**Цитируемый фрагмент**
======
Вы не можете демократически выбрать президента сегодня, потому что этот президент отберет у большинства элиты собственность. Потому что средний россиянин проголосует за лозунги экспроприации богатых. В результате элита делает и будет делать все, чтобы этого не произошло.

Демократический механизм блокируется элитой, которая хочет гарантий частной собственности. С другой стороны, мне как экономисту вполне симпатичен аргумент, что частная собственность нужна, иначе не будет экономического роста. Но выбор между демократическими ценностями и либеральными ценностями (защитой прав собственности), конечно, не из приятных.

Поэтому вопрос в том, как решить проблему неравенства, и в первую очередь неравенства возможностей. Простым перераспределением это не решишь, нужны механизмы, которые позволяют людям выходить из низших слоев в слои более высокие. И эти механизмы известны.
======
**Представленные данные**

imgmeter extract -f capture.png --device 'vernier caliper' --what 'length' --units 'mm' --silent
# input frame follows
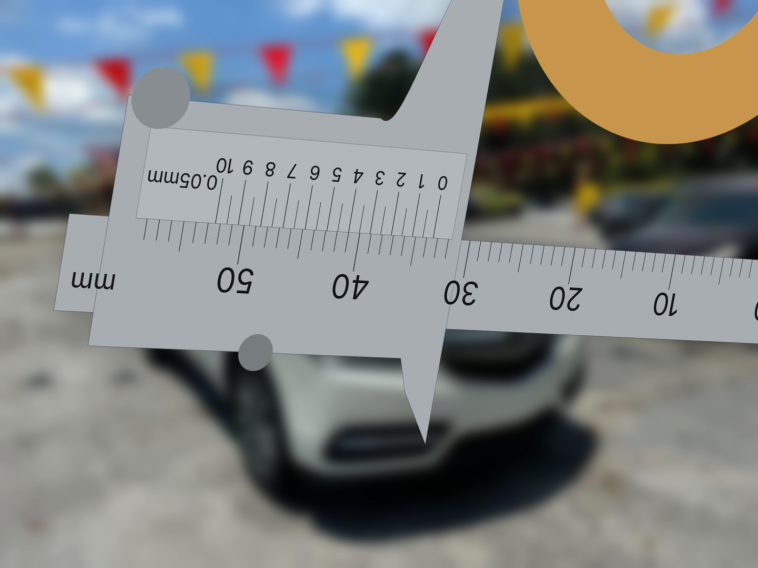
======
**Задания**
A: За какие лозунги, согласно фрагменту о демократии и частной собственности, проголосует средний россиянин?
B: Продолжите фрагмент о демократии и частной собственности после его последней фразы.

**Ответы**
A: Средний россиянин проголосует за лозунги экспроприации богатых.

B:
Во-первых, это образование. С одной стороны, образование у нас сегодня является доступным. Номинально любой выпускник средней школы может поступить в вуз. Проблема в том, что крайне недоступным является качественное образование. Хороших вузов мало, на входе — огромная коррупция. Существует имущественная недоступность, географическая — человек из маленького города не может приехать в Москву: это и проблемы с жильем, и недостаток общежитий. Кроме того, есть проблема неравенства уже в средней школе. Человеку из маленького города или села в среднем гораздо труднее поступить в МГУ, потому что его средняя школа в маленьком городе гораздо хуже, чем в Москве. Все эти проблемы очевидны. И понятно, что без их решения ничего сделать нельзя.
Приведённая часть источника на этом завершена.